Afetlerin Ekonomik Etkilerinin (Endeks Bazlı) Modellenmesi (AFAD)


Arslan O. (Yürütücü), Güney Y., Gökalp Yavuz F., Tuaç Y.

Diğer Resmi Kurumlarca Desteklenen Proje, 2020 - 2022

  • Proje Türü: Diğer Resmi Kurumlarca Desteklenen Proje
  • Başlama Tarihi: Eylül 2020
  • Bitiş Tarihi: Temmuz 2022

Proje Özeti

Doğal afetler, toplumun sosyo-ekonomik ve sosyo-kültürel faaliyetlerini önemli ölçüde aksatan, can ve mal kayıplarına neden olan fakat yerel imkânlar ile baş edilemeyen doğa olayları olarak da tanımlanmaktadır. Doğal afetler, sermaye stokunu ve verimini azaltarak GSYİH’nin, tüketimin ve servetin azalmasına neden olmaktadır. Önlem alınmadığı zamanlarda ciddi maddi hasarlara neden olabilir.

Alıştırma Seti:
**a)** Aşağıdaki kayıtlarda "sub-30 m fragments." ifadesini içeren satırdan "road 1 (tertiary): [(387,509),(457,373)]" ifadesini içeren satıra kadar, bu satır da dahil olmak üzere, satırları hiç değiştirmeden yazdırın.
**b)** Doğal afetlerin ekonomik etkilerini anlatan yukarıdaki proje özetini son cümlesinden sonra devam ettirin.

Malzeme:
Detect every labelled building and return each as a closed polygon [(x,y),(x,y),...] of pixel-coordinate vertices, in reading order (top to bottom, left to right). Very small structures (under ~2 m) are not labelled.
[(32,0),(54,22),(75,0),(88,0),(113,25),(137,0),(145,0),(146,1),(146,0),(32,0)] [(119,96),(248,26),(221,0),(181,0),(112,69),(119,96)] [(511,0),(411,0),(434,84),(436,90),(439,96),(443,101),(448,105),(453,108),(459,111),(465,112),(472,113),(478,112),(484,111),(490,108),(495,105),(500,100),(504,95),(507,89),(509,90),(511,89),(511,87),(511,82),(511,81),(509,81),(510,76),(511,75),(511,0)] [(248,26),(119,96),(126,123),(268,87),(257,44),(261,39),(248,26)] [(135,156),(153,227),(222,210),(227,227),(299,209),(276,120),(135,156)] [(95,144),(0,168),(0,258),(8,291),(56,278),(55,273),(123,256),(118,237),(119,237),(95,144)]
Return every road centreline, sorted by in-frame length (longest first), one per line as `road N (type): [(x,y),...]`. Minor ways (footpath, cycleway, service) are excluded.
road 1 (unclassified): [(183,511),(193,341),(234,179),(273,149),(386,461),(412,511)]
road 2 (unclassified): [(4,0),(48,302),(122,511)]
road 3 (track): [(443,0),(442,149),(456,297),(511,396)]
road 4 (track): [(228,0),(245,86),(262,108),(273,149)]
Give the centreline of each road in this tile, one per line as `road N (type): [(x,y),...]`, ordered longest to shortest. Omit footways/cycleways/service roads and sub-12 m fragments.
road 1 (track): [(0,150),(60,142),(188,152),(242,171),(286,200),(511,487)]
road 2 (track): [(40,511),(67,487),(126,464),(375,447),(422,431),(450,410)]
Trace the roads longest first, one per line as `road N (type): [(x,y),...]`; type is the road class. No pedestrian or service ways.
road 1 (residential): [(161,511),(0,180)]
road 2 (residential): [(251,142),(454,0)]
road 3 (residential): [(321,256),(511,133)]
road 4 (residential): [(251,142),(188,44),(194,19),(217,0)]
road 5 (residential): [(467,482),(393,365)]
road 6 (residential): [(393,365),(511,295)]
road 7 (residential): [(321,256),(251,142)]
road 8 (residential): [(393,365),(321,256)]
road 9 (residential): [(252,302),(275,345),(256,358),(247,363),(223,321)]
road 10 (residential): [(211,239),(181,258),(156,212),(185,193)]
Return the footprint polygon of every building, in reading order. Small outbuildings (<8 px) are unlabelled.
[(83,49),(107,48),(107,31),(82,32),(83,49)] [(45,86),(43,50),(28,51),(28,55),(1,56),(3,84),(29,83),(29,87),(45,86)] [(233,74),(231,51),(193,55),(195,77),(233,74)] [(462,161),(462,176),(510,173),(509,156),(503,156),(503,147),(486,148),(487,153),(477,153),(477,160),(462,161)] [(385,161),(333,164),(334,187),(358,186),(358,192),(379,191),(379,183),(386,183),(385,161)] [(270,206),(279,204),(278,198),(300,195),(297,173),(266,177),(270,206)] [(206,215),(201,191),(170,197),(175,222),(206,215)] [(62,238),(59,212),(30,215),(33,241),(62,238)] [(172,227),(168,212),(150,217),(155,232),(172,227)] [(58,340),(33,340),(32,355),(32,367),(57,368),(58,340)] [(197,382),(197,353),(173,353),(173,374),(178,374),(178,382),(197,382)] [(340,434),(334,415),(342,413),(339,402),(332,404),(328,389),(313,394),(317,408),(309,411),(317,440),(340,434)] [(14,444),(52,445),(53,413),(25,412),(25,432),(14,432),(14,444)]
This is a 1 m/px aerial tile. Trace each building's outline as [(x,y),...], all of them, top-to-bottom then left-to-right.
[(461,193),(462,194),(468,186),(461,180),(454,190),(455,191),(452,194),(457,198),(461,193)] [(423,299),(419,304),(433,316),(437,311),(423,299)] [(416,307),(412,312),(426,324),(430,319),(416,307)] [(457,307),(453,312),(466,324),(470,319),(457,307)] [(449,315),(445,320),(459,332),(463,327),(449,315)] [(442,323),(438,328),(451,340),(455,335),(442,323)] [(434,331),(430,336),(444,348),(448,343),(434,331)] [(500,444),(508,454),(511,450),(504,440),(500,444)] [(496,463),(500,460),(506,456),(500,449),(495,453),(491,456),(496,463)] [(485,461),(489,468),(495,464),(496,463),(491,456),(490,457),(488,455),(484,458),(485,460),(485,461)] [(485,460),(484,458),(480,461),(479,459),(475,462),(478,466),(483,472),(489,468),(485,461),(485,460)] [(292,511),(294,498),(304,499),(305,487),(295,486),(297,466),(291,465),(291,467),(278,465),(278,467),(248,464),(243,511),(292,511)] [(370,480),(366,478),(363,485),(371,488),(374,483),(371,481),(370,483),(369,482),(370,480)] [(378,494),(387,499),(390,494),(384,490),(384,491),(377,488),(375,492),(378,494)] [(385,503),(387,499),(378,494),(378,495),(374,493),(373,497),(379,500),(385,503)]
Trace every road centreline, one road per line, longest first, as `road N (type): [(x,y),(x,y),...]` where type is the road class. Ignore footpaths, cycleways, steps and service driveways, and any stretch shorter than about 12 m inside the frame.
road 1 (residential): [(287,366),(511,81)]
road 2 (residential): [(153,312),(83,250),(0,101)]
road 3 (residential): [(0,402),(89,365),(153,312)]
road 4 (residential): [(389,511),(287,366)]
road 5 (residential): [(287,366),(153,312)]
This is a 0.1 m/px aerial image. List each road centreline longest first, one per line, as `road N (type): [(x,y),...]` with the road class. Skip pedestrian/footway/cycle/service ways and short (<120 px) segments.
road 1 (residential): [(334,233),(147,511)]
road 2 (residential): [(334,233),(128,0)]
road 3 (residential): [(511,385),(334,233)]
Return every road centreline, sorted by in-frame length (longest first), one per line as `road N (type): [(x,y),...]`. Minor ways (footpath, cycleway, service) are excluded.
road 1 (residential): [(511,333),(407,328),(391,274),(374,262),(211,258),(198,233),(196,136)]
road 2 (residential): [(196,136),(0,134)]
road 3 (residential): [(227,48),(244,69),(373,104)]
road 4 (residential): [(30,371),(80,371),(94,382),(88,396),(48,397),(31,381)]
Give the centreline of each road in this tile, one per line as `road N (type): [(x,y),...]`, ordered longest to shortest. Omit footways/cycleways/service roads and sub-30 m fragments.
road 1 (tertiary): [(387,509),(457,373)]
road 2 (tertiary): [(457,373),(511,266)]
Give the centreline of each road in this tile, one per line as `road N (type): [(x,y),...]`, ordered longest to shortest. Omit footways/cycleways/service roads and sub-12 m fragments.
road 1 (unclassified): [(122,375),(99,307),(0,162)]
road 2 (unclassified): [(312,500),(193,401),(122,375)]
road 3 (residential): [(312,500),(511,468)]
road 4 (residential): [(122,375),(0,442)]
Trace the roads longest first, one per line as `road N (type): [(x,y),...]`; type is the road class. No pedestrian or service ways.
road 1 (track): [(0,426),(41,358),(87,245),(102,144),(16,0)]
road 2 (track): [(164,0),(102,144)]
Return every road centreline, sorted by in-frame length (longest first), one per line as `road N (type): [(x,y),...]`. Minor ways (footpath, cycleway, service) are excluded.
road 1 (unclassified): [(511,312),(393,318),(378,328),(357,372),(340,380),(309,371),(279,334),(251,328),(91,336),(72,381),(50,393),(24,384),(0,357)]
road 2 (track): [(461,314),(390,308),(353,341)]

Alıştırma Yanıtları:
**a)**
Give the centreline of each road in this tile, one per line as `road N (type): [(x,y),...]`, ordered longest to shortest. Omit footways/cycleways/service roads and sub-30 m fragments.
road 1 (tertiary): [(387,509),(457,373)]

**b)**
Doğa kaynaklı afetlerin zararının artmasında en büyük etki insanlarındır. Yapılaşma, baraj, yol, köprü, tünel vb gibi yapılar, arazilerin yanlış kullanılması, sanayinin gelişmesiyle ortaya çıkan kirli kava ve su ile çeşitli katı atıklarla doğanın dengesi bozulmaktadır. Bozulan denge, insanları sosyo-psikolojik olarak olumsuz etkilerken ülke ekonomilerine ciddi zararlar vermektedir. Çeşitli tedbirler alınarak zarar minimize edilebilir. Bu tedbirler maliyetli olsa da, afetler olduktan sonra oluşacak masraflar çok daha fazla olmaktadır.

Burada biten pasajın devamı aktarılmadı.